Joyce does not expect any "material improvement" in supply chain issues or production rates for the rest of the year.
The CEO said he sees rapid growth ahead in demand for electric buses due to increased funding for the Federal Transit Administration's (FTA) Low or No Emission Vehicle Grant Program. "Funding for zero-emission buses in the U.S. will increase more than fivefold, to approximately $800 million per year through 2026, supporting a step-change in growth in terms of bus demand," he said on the call, identifying vehicle electrification as "one of the select multi-decade opportunities before us today."
In addition to manufacturing electric transit buses, Proterra produces electric powertrains for heavy-duty vehicles and complete charging systems for heavy-duty electric vehicle fleets. The company is supplying fleet chargers to the Los Angeles Department of Transportation and to the Santa Clara Valley Transportation Authority to be used at their bus depots.
However, a shortage of critical charging hardware limited the company's ability to complete such installations in the second half of 2021. Joyce also noted that "ports are still clogged up," resulting in long delays getting material from the point of manufacture to the assembly line.
"As we go into 2022, demand is not the challenge for us," Joyce said on the earnings call. "We've just got to make sure we get stable material flow."

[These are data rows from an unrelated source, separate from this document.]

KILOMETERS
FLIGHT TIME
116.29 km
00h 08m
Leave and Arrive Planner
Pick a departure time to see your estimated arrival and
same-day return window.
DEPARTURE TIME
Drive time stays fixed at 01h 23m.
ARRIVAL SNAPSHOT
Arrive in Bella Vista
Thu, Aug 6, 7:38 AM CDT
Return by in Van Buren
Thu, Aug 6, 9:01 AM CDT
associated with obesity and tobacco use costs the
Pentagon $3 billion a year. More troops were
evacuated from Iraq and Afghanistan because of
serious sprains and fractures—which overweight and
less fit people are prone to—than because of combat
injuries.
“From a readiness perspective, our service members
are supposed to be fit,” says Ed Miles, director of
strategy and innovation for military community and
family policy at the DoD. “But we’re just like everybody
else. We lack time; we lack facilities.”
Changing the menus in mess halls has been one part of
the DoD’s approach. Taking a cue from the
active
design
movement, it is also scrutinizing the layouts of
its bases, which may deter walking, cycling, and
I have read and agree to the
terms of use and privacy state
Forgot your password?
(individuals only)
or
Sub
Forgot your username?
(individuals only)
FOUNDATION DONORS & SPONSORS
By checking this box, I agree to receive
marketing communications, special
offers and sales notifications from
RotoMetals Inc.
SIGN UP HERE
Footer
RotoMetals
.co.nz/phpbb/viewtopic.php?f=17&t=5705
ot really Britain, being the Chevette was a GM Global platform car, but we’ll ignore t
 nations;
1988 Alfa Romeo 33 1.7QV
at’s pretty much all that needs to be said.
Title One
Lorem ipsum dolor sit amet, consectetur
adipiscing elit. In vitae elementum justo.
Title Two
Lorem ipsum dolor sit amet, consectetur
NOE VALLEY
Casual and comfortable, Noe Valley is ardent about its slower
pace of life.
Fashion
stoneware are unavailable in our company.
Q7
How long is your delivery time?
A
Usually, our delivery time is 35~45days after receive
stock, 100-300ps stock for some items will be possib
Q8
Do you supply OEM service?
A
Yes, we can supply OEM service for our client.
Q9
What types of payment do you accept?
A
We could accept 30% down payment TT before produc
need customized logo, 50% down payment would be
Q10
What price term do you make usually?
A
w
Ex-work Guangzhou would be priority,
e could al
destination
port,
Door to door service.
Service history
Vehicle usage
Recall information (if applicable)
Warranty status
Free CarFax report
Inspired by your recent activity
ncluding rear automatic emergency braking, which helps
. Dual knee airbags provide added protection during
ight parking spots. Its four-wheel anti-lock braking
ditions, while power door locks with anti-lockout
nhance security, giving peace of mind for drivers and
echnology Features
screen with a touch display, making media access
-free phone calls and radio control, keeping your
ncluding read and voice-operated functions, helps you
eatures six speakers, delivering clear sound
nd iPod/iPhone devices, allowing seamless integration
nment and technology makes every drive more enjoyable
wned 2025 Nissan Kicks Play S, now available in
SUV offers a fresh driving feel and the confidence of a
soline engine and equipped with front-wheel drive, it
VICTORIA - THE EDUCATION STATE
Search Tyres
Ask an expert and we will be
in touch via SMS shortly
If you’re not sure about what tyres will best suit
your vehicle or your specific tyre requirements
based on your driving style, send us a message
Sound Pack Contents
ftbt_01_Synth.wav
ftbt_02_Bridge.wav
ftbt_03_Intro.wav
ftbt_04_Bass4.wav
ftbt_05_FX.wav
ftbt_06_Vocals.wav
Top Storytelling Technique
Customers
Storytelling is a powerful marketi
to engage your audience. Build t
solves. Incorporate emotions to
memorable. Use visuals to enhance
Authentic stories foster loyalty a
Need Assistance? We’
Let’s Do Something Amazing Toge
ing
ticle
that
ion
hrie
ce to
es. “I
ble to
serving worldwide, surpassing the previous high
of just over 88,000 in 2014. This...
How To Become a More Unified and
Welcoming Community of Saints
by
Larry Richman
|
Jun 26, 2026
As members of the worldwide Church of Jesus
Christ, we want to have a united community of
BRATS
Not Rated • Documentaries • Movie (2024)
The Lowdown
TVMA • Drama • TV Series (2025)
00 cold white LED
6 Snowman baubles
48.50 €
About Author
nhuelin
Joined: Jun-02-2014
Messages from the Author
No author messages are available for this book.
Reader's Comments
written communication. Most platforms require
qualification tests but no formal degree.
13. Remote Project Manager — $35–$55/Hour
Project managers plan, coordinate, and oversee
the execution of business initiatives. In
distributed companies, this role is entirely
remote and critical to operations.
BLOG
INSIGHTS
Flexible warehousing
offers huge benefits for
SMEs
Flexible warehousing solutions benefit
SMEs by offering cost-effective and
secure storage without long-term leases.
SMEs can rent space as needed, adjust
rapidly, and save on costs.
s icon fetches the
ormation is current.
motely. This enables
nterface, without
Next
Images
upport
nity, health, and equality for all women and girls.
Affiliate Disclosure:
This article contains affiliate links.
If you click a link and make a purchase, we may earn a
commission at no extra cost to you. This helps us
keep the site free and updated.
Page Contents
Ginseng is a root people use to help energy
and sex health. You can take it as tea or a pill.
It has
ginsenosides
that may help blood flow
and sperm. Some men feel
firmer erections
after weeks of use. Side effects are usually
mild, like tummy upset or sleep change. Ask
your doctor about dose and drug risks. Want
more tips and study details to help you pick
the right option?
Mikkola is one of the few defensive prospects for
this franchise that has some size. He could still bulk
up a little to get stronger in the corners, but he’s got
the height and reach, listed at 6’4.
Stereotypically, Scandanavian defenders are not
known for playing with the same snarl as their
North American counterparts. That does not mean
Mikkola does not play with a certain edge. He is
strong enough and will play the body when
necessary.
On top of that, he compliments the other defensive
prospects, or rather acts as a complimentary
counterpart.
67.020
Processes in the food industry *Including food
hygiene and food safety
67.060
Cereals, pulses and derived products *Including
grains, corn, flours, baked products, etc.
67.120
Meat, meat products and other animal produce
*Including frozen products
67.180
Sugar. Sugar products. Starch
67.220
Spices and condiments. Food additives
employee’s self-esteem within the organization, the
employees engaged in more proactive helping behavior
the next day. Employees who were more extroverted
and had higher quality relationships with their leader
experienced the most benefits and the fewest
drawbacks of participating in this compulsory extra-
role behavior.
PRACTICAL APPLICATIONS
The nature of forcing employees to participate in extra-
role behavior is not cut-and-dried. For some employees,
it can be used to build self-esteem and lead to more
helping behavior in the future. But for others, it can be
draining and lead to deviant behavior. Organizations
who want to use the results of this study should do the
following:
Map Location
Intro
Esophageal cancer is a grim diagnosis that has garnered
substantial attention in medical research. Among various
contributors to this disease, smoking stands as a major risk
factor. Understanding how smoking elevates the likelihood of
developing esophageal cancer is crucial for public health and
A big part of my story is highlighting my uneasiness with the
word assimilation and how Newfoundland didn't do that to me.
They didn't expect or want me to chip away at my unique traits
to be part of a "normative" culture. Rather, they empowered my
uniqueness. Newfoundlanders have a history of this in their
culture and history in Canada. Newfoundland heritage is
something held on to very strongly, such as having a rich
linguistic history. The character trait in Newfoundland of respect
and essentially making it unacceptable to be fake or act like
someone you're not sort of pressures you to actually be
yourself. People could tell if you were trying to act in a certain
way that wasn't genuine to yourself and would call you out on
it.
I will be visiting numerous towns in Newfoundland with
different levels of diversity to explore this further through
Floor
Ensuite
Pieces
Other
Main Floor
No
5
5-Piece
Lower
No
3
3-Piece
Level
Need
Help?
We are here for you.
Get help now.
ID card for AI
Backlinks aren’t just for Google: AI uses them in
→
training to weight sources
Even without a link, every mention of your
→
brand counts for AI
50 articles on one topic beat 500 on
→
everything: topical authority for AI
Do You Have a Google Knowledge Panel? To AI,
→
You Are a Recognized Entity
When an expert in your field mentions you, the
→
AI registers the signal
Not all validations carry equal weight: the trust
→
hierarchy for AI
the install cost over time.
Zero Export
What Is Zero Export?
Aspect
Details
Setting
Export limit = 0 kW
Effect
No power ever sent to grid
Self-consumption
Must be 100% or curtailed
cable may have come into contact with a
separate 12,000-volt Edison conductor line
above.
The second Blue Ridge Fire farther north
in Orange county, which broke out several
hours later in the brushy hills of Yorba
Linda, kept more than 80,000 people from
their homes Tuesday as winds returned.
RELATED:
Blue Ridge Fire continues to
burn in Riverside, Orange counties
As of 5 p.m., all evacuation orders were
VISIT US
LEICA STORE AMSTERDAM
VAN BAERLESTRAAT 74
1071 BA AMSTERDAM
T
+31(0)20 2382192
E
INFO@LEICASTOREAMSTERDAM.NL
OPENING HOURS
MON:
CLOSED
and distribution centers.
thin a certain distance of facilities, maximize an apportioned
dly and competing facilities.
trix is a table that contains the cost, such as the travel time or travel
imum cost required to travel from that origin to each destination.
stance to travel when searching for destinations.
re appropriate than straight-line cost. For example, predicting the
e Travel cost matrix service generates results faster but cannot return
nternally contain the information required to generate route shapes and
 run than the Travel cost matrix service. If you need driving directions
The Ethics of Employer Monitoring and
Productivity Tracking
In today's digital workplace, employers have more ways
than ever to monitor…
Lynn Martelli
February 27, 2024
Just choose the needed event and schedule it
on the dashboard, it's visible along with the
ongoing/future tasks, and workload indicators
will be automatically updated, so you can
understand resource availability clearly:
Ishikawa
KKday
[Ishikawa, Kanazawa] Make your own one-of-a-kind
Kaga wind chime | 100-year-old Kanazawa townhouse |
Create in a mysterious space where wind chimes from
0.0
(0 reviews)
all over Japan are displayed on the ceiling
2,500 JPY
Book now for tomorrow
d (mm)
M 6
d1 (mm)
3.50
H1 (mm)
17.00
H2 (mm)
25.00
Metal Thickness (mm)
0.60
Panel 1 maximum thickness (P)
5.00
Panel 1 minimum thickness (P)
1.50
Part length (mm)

For all of 2021, Proterra recorded revenue of $243 million, up 23% from 2020, with a fourth-quarter loss of $2.8 million due to product mix, higher freight costs, material costs, and labor and overhead expenses growing faster than expected. The company has grown at a compound annual rate of 25% since 2018, and it expects to grow between 24% and 34% in 2022. Proterra's transit bus segment accounted for 80% of revenue in the fourth quarter.